3.      The Internet is the greatest tool of sharing information in human history, but we need educational technologies and an approach to collaborative knowledge to make it effective.   In the 1990s, there was a very thin line between a chat-room and collaborative learning.   As we learn the distinction, we will realize that the most prosperous societies will be the ones which disseminate information widely and have a quality control mechanism.   A national educational technologies initiative is the CPR of the 21st Century.   It involves broadband, but more importantly, it is about the production of content that flows through these new pipelines.   Canada,  as a byproduct of our need to create a communications network to assure a loudspeaker for Canadian voices in the media worlds of North America, has created a capacity to integrate media, educational content, and, now, collaborative research.    This will not happen by accident.

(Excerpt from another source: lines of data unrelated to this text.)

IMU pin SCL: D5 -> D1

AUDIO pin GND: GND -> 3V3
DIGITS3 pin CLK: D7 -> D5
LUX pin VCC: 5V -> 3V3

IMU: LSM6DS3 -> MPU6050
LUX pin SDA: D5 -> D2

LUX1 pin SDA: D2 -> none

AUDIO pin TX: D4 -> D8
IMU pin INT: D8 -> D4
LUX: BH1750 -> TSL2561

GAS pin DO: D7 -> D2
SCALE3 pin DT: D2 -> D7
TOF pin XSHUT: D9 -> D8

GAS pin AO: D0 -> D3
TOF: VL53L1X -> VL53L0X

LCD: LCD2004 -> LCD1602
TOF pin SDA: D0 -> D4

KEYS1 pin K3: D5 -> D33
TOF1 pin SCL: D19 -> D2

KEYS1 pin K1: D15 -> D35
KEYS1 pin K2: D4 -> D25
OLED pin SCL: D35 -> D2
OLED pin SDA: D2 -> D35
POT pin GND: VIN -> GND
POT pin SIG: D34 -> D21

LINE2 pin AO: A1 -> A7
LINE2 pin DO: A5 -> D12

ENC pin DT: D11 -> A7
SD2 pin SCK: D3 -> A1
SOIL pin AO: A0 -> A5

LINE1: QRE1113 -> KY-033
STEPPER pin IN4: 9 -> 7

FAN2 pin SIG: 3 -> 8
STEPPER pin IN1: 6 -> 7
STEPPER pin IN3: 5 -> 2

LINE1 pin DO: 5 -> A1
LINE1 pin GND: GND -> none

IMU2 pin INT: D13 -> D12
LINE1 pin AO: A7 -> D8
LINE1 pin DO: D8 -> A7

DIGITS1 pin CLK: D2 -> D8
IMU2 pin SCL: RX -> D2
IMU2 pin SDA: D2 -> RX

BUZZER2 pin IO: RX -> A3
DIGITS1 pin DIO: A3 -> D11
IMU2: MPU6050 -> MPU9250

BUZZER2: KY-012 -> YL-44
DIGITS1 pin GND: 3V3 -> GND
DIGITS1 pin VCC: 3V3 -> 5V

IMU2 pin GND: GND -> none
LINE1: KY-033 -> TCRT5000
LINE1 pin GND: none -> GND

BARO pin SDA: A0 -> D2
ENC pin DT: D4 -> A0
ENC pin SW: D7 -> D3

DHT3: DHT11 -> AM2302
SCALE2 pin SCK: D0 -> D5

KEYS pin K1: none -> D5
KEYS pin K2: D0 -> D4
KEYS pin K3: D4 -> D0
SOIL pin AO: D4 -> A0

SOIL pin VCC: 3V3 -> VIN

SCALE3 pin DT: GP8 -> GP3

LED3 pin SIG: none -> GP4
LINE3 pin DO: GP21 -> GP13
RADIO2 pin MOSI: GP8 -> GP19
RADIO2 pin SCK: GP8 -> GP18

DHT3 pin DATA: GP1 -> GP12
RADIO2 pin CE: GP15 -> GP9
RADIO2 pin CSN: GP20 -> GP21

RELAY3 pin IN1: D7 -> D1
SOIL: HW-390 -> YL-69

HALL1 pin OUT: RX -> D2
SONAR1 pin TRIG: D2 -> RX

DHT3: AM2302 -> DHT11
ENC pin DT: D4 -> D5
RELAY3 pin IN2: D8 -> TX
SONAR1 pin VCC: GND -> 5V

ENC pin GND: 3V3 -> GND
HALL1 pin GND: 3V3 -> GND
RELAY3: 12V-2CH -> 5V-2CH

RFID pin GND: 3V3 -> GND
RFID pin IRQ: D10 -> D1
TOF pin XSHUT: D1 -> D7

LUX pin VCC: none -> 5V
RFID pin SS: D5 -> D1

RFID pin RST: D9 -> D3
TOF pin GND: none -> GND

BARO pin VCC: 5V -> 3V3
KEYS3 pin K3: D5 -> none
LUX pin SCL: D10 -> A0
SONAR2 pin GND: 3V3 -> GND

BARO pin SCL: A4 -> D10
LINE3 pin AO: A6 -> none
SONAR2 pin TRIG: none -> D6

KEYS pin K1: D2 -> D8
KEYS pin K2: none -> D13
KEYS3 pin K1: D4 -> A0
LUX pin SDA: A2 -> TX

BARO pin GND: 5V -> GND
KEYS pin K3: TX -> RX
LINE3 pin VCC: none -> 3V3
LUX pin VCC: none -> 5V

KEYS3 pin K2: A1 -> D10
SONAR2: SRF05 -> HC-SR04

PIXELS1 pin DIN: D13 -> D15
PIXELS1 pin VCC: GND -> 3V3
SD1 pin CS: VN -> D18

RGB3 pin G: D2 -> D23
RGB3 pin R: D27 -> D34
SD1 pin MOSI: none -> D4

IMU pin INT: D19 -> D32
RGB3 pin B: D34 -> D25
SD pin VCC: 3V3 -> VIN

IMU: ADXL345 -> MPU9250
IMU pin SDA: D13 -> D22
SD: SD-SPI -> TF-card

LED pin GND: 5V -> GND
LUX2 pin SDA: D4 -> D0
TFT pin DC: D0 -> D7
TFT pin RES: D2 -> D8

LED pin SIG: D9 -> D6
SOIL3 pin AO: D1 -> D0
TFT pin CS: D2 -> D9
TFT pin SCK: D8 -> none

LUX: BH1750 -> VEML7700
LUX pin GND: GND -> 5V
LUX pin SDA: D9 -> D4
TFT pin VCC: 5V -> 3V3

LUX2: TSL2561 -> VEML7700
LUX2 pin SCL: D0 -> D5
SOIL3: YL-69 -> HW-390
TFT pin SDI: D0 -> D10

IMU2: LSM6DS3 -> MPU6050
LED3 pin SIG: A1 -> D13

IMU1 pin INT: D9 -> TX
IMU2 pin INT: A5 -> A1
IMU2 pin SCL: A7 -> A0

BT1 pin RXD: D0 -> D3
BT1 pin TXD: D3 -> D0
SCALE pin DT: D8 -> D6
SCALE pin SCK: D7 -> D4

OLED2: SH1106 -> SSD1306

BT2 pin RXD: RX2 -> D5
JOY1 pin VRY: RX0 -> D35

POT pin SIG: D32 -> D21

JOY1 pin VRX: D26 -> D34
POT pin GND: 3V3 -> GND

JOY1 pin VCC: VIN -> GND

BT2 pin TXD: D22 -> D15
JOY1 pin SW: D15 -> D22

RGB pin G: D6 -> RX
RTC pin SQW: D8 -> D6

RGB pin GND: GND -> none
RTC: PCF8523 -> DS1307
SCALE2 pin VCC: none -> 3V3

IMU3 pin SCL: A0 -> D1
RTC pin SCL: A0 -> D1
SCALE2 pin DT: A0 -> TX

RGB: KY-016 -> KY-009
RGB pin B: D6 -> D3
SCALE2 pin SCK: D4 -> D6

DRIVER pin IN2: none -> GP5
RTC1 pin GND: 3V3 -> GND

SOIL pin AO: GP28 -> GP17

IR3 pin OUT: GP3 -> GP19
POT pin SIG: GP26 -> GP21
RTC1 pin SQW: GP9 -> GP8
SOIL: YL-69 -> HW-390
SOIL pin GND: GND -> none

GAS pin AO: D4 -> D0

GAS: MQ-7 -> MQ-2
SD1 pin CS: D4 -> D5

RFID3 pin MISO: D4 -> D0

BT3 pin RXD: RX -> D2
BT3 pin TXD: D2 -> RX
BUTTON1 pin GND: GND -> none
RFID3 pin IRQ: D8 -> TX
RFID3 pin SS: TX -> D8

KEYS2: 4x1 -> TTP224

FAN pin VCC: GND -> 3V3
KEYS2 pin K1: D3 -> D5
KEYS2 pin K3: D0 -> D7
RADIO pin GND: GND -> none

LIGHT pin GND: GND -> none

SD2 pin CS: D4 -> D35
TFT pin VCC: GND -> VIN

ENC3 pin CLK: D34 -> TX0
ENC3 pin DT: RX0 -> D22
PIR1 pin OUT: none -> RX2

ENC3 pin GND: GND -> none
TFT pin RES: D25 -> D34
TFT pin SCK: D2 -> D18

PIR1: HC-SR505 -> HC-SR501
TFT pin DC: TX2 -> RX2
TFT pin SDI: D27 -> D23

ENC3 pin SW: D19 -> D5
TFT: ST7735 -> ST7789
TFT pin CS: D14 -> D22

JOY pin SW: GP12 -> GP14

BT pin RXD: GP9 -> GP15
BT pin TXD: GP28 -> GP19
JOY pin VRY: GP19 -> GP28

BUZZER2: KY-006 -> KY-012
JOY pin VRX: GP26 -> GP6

4.   The networks for commercialization become networks for innovation when they bring different groups and perspectives together.   This is the importance of having mixed public and private institutes and direct involvement of corporations and scientists.  Someone once said to me that the key to innovation was simple and the execution, as always, extremely complicated.   The key is to bring different people together:  a Senegalese musician, a Buddhist philosopher, a nanotechnologist from MIT and a Dutch bond-trader.   Leave them alone for a day with a tape recorder and see what they come up with.      A nice idea (or a one-act play), but you can see the point.     Innovation happens when people who want to be challenged are challenged.   Then the tricky part called implementation of new ideas begins.     But at least it can now start with a 21st Century form of collaborative knowledge; empowered by the technology we call the internet.


            Let us imagine a Canada a decade from now.

            The National Canadian Innovation Exchange is a hub, connected to inventive sources seeking commercialization in Bangalore, in Zurich, in Oulu, in Nairobi.

   has become an instrument for efficient scientific publishing and organizing collaborative knowledge.

            A commercialization strategy has created a league of new scientific skunk works.  After creating ten centers of excellence in areas like envirogenomics and agricultural chemistry,  the federal government has embarked on a strategy of building two new ones and closing down two old ones each year, forcing a restructuring of assets within the knowledge-producing marketplace  (*).  

            Entrepreneurs have focused on building companies in spaces where there is demonstrated specialized excellence.   A competition between portable energy and rechargeable battery companies makes Canada like the Swiss pharmaceutical industry in the 1920s, an unlikely competitive environment around knowledge-generating high-growth globally-oriented corporations.   

            I hope that this discussion starts us on the way to achieving this highly attainable future.

(*)    I do not want to go too deeply into the not-continuing-to-back loser's issue that was discussed earlier.     This is one of many possible public policy models that attempt to deal with the "governments can pick winners but they keep pouring good money after bad" issue.  A funding formula which ensures that there is turnover in funding commitments will increase competition, encourage higher risk-taking in public fund allocation decisions, and simulate market flexibility.  Another funding formula is to provide two launch initiatives a year with a five-year, no renewal formula.   After five years, they have to establish a commercial model for the continuation of the research.    This is the theme of another discussion.